Final Response
by David E. Bernstein
Reaction Essay
July 2nd, 2010
Sheldon writes, “David Bernstein remains unconvinced that a massive nonviolent direct-action movement could have broken the Southern white-supremacist business cartel without Title II. We’ll never know, of course. But we do know that incredible progress was being made.”
Richman is surely right that some progress was being made, especially outside the Deep South and in big cities, but I wouldn’t call it “incredible.” The South remained almost entirely segregated in 1964. While our discussion has focused on businesses, even the public schools were almost entirely innocent of desegregation, despite the Supreme Court’s ruling ten years earlier in Brown v. Board of Education. (Public school segregation was eventually broken primarily by the strings tied to federal funding, not by social activism.)
Beyond that, it’s a mistake to think that civil rights activism only started in the 1950s. African Americans and whatever allies they could muster had been fighting Jim Crow from the beginning, with little success. Given this decades-long struggle, it’s difficult to argue that African Americans should have exhibited additional patience and trust that Jim Crow—which Richman acknowledges was supported by explicitly and implicitly by state and local governments—would eventually be defeated social activism. This is especially problematic given that by the time social activism was successful, the body count of civil rights activists would likely have risen sharply.
Moreover, a significant reason that African Americans and their allies achieved the successes they did before the 1964 Civil Rights Act is that, for the first time since Reconstruction, they believed that the federal government was firmly on their side. Brown and other Supreme Court decisions supporting civil rights and civil rights activists helped, as did the reluctant support the Eisenhower and Kennedy administration gave to civil rights.
It’s true that Title II forced at least some business owners who wanted to keep their businesses segregated to integrate, a violation of strict libertarian principles. However, as I’ve noted before, the traditional common law rule, accepted at a time in American history when property rights were sacrosanct, was that many public accommodations must serve all comers. We were living in a second-best world in 1964, and given the available tradeoffs, I still prefer to have sacrificed a property or associational “right” of at best marginal historical importance, rather than to have forced African Americans to continue to live under the Jim Crow cartel for an indefinite period.

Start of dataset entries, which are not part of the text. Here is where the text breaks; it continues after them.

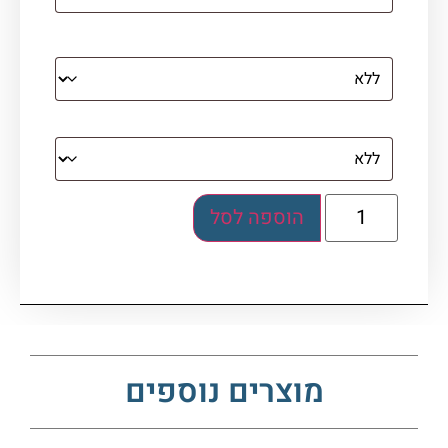
מסגרת (רק אם נבחרה אפשרות של קנבס עם
מסגרת)
בלוק אקרילי (לא לתלייה)
הוספה לסל
מוצרים נוספים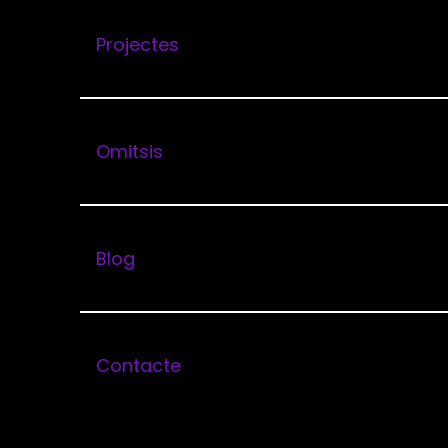
En qualsevol moment podràs accedir gratuïtament
exercir qualsevol altre dret previst per la legisla
Projectes
Per a totes les finalitats esmentades anterior
qualitat de titular del tractament d’acord am
Omitsis
Blog
Serveis
Avís L
Tecnologies
Conse
Contacte
Polít
Contacte
Blog
Políti
Treba
Kit dig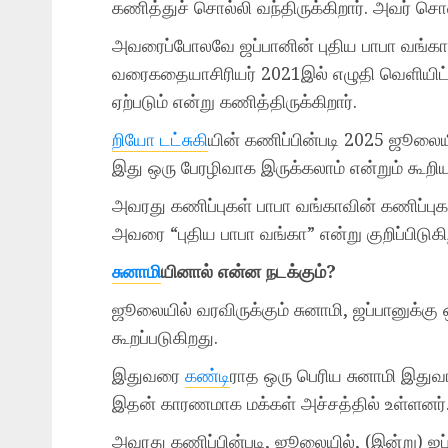
கணித்துச் சொல்லி வந்திருக்கிறார். அவர் ச
அவரைப்போலவே ஜப்பானின் புதிய பாபா வங்கா
வரைகதையாசிரியர் 2021இல் எழுதி வெளியிட்ட
ஏற்படும் என்று கணித்திருக்கிறார்.
றியோ டட்சுகி
யின் கணிப்பின்படி 2025 ஜூலையில
இது ஒரு பேரழிவாக இருக்கலாம் என்றும் கூறியு
அவரது கணிப்புகள் பாபா வங்காவின் கணிப்புக
அவரை “புதிய பாபா வங்கா” என்று குறிப்பிடுகி
சுனாமி
யினால் என்ன நடக்கும்?
ஜூலையில் வரவிருக்கும் சுனாமி, ஜப்பானுக்கு
கூறப்படுகிறது.
இதுவரை
கண்டி
ராத ஒரு பெரிய சுனாமி இதுவா
இதன் காரணமாக மக்கள் அச்சத்தில் உள்ளனர்
அவரது கணிப்பின்படி, ஜூலையில், (இன்று) ஜப்ப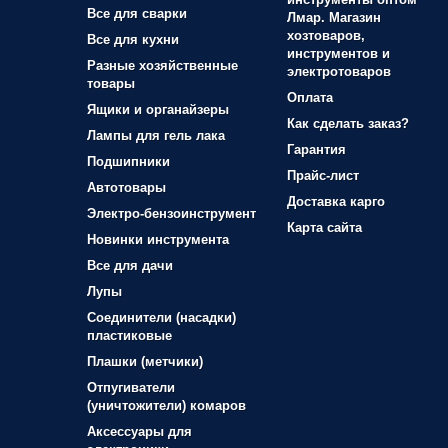
Все для сварки
Лмар. Магазин
хозтоваров,
Все для кухни
инструментов и
Разные хозяйственные
электротоваров
товары
Оплата
Ящики и органайзеры
Как сделать заказ?
Лампы для гель лака
Гарантия
Подшипники
Прайс-лист
Автотовары
Доставка карго
Электро-бензоинструмент
Карта сайта
Новинки инструмента
Все для дачи
Лупы
Соединители (насадки)
пластиковые
Плашки (метчики)
Отпугиватели
(уничтожители) комаров
Аксессуары для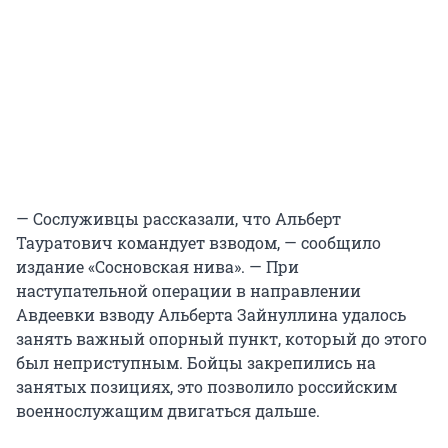
— Сослуживцы рассказали, что Альберт
Тауратович командует взводом, — сообщило
издание «Сосновская нива». — При
наступательной операции в направлении
Авдеевки взводу Альберта Зайнуллина удалось
занять важный опорный пункт, который до этого
был неприступным. Бойцы закрепились на
занятых позициях, это позволило российским
военнослужащим двигаться дальше.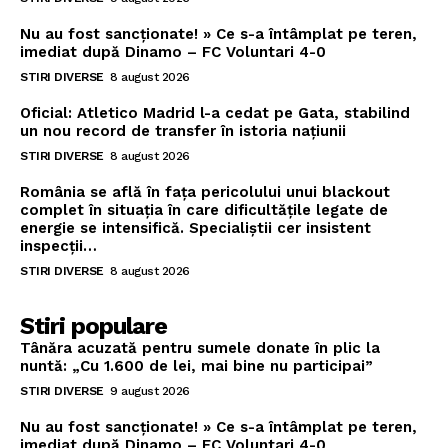
Nu au fost sancționate! » Ce s-a întâmplat pe teren,
imediat după Dinamo – FC Voluntari 4-0
STIRI DIVERSE
8 august 2026
Oficial: Atletico Madrid l-a cedat pe Gata, stabilind
un nou record de transfer în istoria națiunii
STIRI DIVERSE
8 august 2026
România se află în fața pericolului unui blackout
complet în situația în care dificultățile legate de
energie se intensifică. Specialiștii cer insistent
inspecții…
STIRI DIVERSE
8 august 2026
Stiri populare
Tânăra acuzată pentru sumele donate în plic la
nuntă: „Cu 1.600 de lei, mai bine nu participai”
STIRI DIVERSE
9 august 2026
Nu au fost sancționate! » Ce s-a întâmplat pe teren,
imediat după Dinamo – FC Voluntari 4-0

Relatedly, perhaps the ideal libertarian solution to the issue of public school segregation problem would have been to have had some sort of voucher program. But the realistic options at the time were either to have de jure segregation or de jure desegregation. The former forced African Americans into a position of inferiority; the latter, as law professor Herbert Wechsler pointed out in a famous essay critical of Brown, forced whites who objected to integration to have their children mix with blacks. I don’t have any hesitation in concluding that desegregation was the better outcome.